**SELECTION:**
How to Accelerate PyTorch Geometric on Intel® CPUs

Overview

The Intel PyTorch team has been collaborating with the PyTorch Geometric (PyG) community to provide CPU performance optimizations for Graph Neural Network (GNN) and PyG workloads. In the PyTorch 2.0 release, several critical optimizations were introduced to improve GNN training and inference performance on CPU. Developers and researchers can now take advantage of Intel’s AI/ML Framework optimizations for significantly faster model training and inference, which unlocks the ability for GNN workflows directly using PyG.

In this blog, we will perform a deep dive on how to optimize PyG performance for both training and inference while using the PyTorch 2.0 flagship torch.compile feature to speed up PyG models.

Message Passing Paradigm

Message passing refers to the process of nodes exchanging information with their respective neighbors by sending messages to one another. In PyG, the process of message passing can be generalized into three steps:

  1. Gather: Collect edge-level information of adjacent nodes and edges.
  2. Apply: Update the collected information with user-defined functions (UDFs).
  3. Scatter: Aggregate to node-level information, e.g., via a particular reduce function such as sum, mean, or max.

Figure 1: The message passing paradigm

Figure 1: The message passing paradigm (Source: Matthias Fey)

Message passing performance is highly related to the storage format of the adjacency matrix of the graph, which records how pairs of nodes are connected. Two methods for the storage format are:

  • Adjacency matrix in COO (Coordinate Format): The graph data is physically stored in a two-dimensional tensor shape of [2, num_edges], which maps each connection of source and destination nodes. The performance hotspot is scatter-reduce.
  • Adjacency matrix in CSR (Compressed Sparse Row): Similar format to COO, but compressed on the row indices. This format allows for more efficient row access and faster sparse matrix-matrix multiplication (SpMM). The performance hotspot is sparse matrix related reduction ops.

**Collected data entries:**
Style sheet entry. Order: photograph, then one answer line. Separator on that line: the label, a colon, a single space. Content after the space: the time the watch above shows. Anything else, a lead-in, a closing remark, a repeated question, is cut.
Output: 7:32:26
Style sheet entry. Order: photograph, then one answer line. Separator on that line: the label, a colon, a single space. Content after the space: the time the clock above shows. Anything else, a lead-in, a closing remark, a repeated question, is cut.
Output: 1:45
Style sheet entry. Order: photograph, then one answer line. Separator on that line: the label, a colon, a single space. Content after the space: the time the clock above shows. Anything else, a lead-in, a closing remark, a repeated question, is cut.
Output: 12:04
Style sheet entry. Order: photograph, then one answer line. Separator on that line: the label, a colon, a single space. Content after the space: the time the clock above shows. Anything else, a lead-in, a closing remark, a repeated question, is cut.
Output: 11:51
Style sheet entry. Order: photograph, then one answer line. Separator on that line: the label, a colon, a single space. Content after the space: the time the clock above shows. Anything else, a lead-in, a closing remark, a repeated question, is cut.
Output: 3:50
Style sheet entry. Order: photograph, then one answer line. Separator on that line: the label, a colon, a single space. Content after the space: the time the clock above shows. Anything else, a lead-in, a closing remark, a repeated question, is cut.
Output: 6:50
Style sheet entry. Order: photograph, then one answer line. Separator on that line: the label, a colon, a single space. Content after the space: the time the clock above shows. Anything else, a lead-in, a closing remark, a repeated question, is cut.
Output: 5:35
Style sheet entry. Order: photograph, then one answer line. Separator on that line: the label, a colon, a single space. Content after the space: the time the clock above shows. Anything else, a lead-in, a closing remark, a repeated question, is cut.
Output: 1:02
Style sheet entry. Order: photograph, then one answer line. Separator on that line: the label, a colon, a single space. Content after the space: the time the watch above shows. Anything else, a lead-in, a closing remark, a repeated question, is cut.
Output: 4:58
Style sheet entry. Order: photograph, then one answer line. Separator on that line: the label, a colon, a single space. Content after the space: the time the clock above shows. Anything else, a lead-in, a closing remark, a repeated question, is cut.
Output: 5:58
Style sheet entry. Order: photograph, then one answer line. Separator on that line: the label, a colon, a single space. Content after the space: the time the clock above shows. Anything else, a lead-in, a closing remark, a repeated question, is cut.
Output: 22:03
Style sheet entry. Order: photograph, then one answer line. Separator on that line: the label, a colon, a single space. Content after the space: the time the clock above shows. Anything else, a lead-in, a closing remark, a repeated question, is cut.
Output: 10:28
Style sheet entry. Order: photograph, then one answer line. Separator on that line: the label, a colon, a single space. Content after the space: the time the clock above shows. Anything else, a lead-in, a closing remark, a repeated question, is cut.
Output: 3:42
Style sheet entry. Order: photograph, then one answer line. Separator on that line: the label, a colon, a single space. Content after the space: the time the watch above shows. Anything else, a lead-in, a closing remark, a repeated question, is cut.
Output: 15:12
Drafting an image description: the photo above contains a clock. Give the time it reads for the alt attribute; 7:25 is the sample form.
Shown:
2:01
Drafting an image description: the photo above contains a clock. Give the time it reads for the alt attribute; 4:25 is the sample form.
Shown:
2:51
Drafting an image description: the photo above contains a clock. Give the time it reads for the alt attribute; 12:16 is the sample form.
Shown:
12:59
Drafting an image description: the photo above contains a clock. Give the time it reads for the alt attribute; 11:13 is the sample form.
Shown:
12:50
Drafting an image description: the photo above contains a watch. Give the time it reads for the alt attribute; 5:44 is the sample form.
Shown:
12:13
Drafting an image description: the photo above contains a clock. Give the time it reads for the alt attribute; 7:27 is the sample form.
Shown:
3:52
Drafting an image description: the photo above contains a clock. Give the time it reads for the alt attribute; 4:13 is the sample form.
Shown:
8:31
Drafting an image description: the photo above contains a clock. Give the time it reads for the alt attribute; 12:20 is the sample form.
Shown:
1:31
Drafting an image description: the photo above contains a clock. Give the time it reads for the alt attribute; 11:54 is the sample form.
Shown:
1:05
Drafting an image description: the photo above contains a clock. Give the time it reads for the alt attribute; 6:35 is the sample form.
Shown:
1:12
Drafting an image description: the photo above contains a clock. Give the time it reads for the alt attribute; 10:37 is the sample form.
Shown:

**GIVEN PROBLEM A:** Using the PyTorch Geometric article, decide whether each statement agrees with it: (i) storing the adjacency matrix in COO makes scatter-reduce the performance hotspot; (ii) the Scatter step collects edge-level information of adjacent nodes and edges; (iii) the CSR format is compressed on the column indices. Answer yes or no for each, and quote the deciding words.
**GIVEN PROBLEM B:** Carry on the PyTorch Geometric article from its last sentence.

**RIGHT ANSWER A:**
(i) Yes: "The performance hotspot is scatter-reduce."
(ii) No: "Scatter: Aggregate to node-level information"
(iii) No: "compressed on the row indices"

**RIGHT ANSWER B:**
Scatter-Reduce

The pattern of scatter-reduce is parallel in nature, which updates values of a self tensor using values from a src tensor at the entries specified by index. Ideally, parallelizing on the outer dimension would be most performant. However, direct parallelization leads to write conflicts, as different threads might try to update the same entry simultaneously.

Figure 2: Scatter-reduce and its optimization scheme

Figure 2: Scatter-reduce and its optimization scheme (Source: Mingfei Ma)

To optimize this kernel, we use sorting followed by a reduction:

  • Sorting: Sort the index tensor in ascending order with parallel radix sort, such that indices pointing to the same entry in the self tensor are managed in the same thread.
  • Reduction: Paralleled on the outer dimension of self, and do vectorized reduction for each indexed src entry.

For its backward path during the training process (i.e., gather), sorting is not needed because its memory access pattern will not lead to any write conflicts.

SpMM-Reduce

Sparse matrix-matrix reduction is a fundamental operator in GNNs, where A is sparse adjacency matrix in CSR format and B is a dense feature matrix where the reduction type could be sum, mean or max.

Figure 3: SpMM optimization scheme

Figure 3: SpMM optimization scheme (Source: Mingfei Ma)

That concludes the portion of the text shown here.